Het gebeurde. Jacques manoeuvreerde mij onmerkbaar tot ik me naast hem bevond, brak het ijs zoals hij dat kon. Eindelijk raakten we aan de praat, hij en ik. Ik zachtjes en gereserveerd, hij nieuwsgierig, geïntrigeerd. Het was van belang dat ik mijn mysterie bewaarde, zodat zijn dadendrang geprikkeld werd. Anderen probeerden nog wel zijn aandacht te trekken, maar dat lukte niet meer. Uiteindelijk gaven ze het op, trokken enkel nog aan zijn mouw ter afscheid. Verstrooid keek hij dan op, bedankte de ander kort voor de komst en dat ze – jaja – gauw nog eens moesten afspreken. Jacques was er discreet vandoor gegaan, had nog even gezwaaid toen hij al bijna bij de deur stond. Dat had betekend: nu is het aan jou, en verder wil ik er nooit meer iets over horen. Ik had die avond een grote schuld bij hem opgebouwd, dat wisten we allebei. En Jacques was niet het type om daar geen gebruik van te maken. Zorgen voor later.
Toen de zaal quasi verlaten was stuurde ik de acteur zachtjes en ongemerkt de fuik in. Hij had immers te veel gedronken, het was beter dat hij met mij mee reed.

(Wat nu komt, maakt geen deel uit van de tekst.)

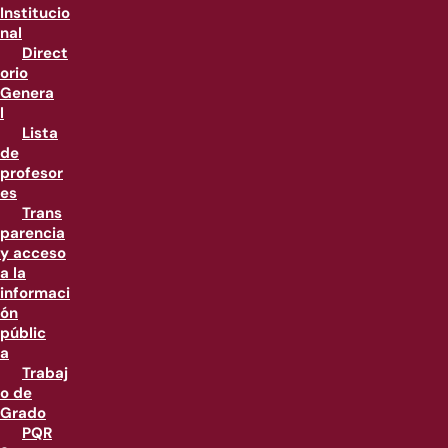
Institucio
nal
Direct
orio
Genera
l
Lista
de
profesor
es
Trans
parencia
y acceso
a la
informaci
ón
públic
a
Trabaj
o de
Grado
PQR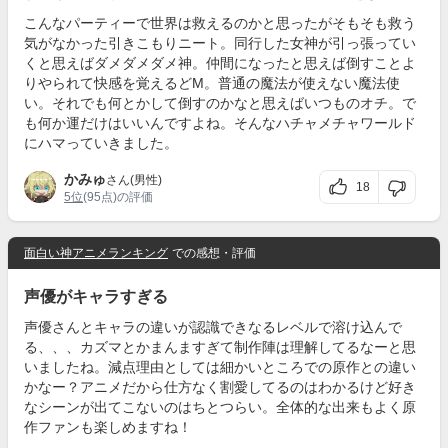
こんなパーティーで世界は救えるのかと思ったがそもそも救う
気がなかった引きこもりニート。同行した女神が引っ張ってい
くと思えばダメダメダメ神。仲間になったと思えば倒すことよ
りやられて快感を覚えるどM。普通の魔法が使えない魔法使
い。それでも何とかして倒すのかなと思えばいつものオチ。で
も何か運だけはいいんですよね。そんなハチャメチャワールド
にハマっていきました。
かみゅ
さん(男性)
18
5位
(95点)の評価
面白い神アニメランキング
での感想・評価
声優がキャラすぎる
声優さんとキャラの違いが認識できなるレベルで溶け込んで
る、、、カズマとかまんますぎて制作陣は理解してるなーと思
いましたね。減点理由としては細かいところでの原作との違い
かなー？アニメだから仕方なく割愛してるのはわかるけど好き
なシーンが出てこないのはちとつらい。全体的な出来もよく原
作ファンも楽しめますね！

We woonden in dezelfde stad, het was niet meer dan logisch. Meer aanmoediging had hij niet nodig en in het donker stapten we samen de parking op. Mijn auto was compact maar comfortabel, ik had een CD opgezet uit ‘zijn tijd’. In het duister van de auto en de eenzaamheid van de onverlichte snelweg groeide de vertrouwelijkheid. In deze kooi van Faraday leken wij de enig overgebleven zielen op de wereld en deze illusie spoorde ons aan tot een vreemde soort intimiteit. Wij dachten dat deze nacht altijd zou duren. Hij dacht dat deze nacht altijd zou duren, en ik was gretig om hem in dat geloof te steunen en aan te moedigen.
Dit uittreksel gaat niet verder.